Peptide therapeutics are widely used in medicine. Examples of some of the more recognizable peptide drugs include insulin, glucagon, calcitonin, and oxytocin. Numerous experts have touted peptides as the major drug discovery platform of the future thanks to the ease of performing high throughput screens using combinatorial peptide libraries. Because the binding affinity of peptides for their protein targets are equal to those of antibodies, peptide therapeutics have been considered by many to be logical replacements for antibody drugs, especially since peptides would not cause the immune complications that plague antibody drugs. However, peptide drugs are highly problematic due to their short half-lives; peptides are readily degraded by peptidases and proteases. Typically, peptide drugs have to be utilized at higher doses or more frequently administered to counteract this problem.

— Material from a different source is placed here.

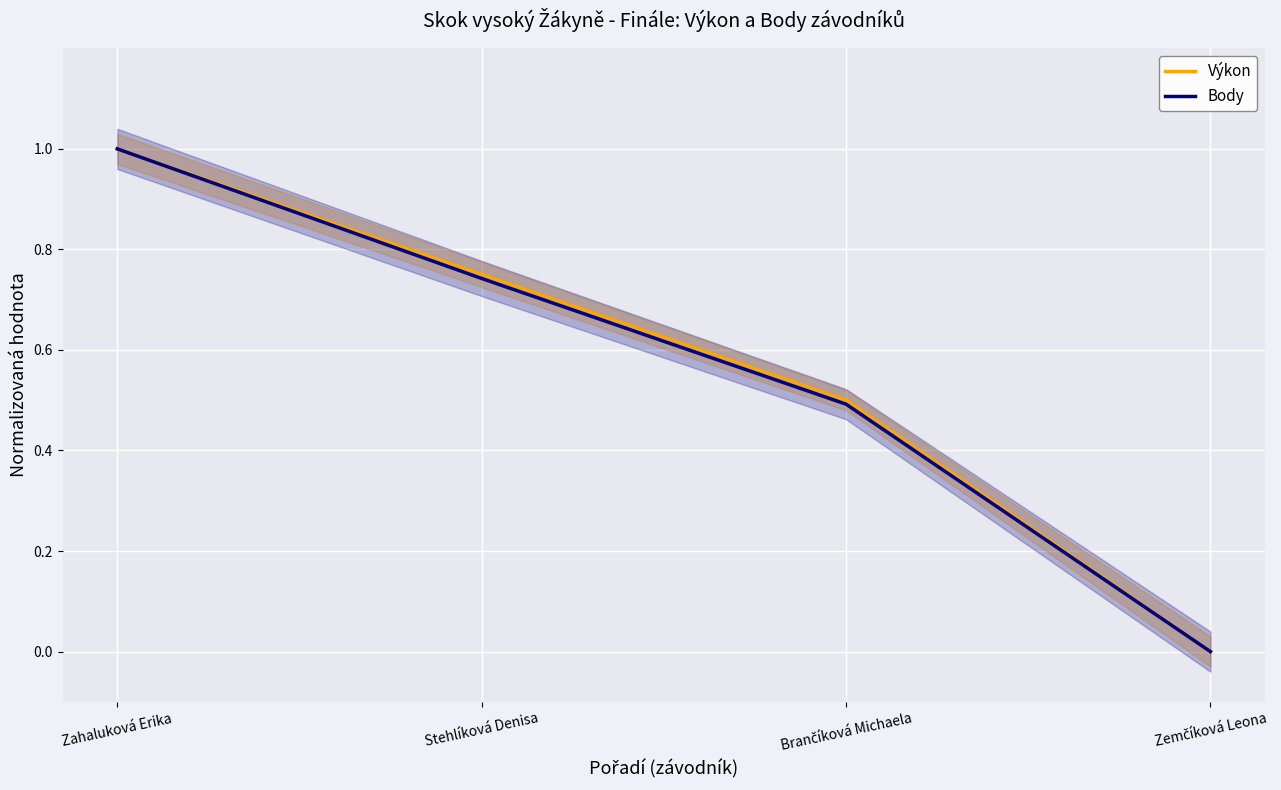

What are all the series names shown in the legend?

Výkon, Body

While peptide modifications, such as acetylation, amidation, or pegylation, can be used to increase the half-lives of peptide drugs, these strategies have not been found to be universally applicable in extending peptide half-lives. We became interested in the problem of peptide degradation and designed an intracellular molecular genetic screen to determine if other modifications might be able to stabilize peptides. Using this screen we discovered that peptides could be stabilized by attaching protein-stabilizing motifs to either end of the peptide. We have shown that a three amino acid XPP stabilizing group, where X is any amino acid, can increase peptide half lives by 2 to 10 fold, while larger stabilizing groups, such as small four helix bundled proteins, can increase peptide half lives by 10 to 100 fold. Current research in our laboratory involves using the protein motifs we discovered to create new peptide drugs.
We have used the protein stabilizing motifs to stabilize a potential peptide therapeutic that was isolated by phage display, which acts by dissociating immune complexes that cause the proliferation of autoimmune diseases. The stabilized peptide, named NB406, outperformed Enbrel, one of the most widely used drugs for the treatment of rheumatoid arthritis, in an in vivo rabbit arthritis model. Future plans include optimizing the stabilization group that is used for NB406 and conducting additional animal models for other autoimmune diseases, such as atherosclerosis.
We have implemented the intracellular genetic screen we developed to create novel peptide antibiotics that can be used to treat Staphylococcal infections. While our genetic screen could be used to engineer novel peptide antibiotics for a number of different microorganisms, identifying new antibiotics for treating Staphylococcal infections was an obvious first choice due to the increasing problem of drug-resistant Staphylococcus sp. Over 20 promising candidates have been isolated. Interestingly, several of these peptides are arginine rich like some of the naturally occurring peptide antibiotics, such as PR-39 and Bac7. We are in the process of synthesizing the most potent inhibitors so their minimal inhibitory concentrations (MICs) can be determined and compared to amoxicillin and vancomycin, the antibiotics that are routinely used to treat Staphylococcal infections.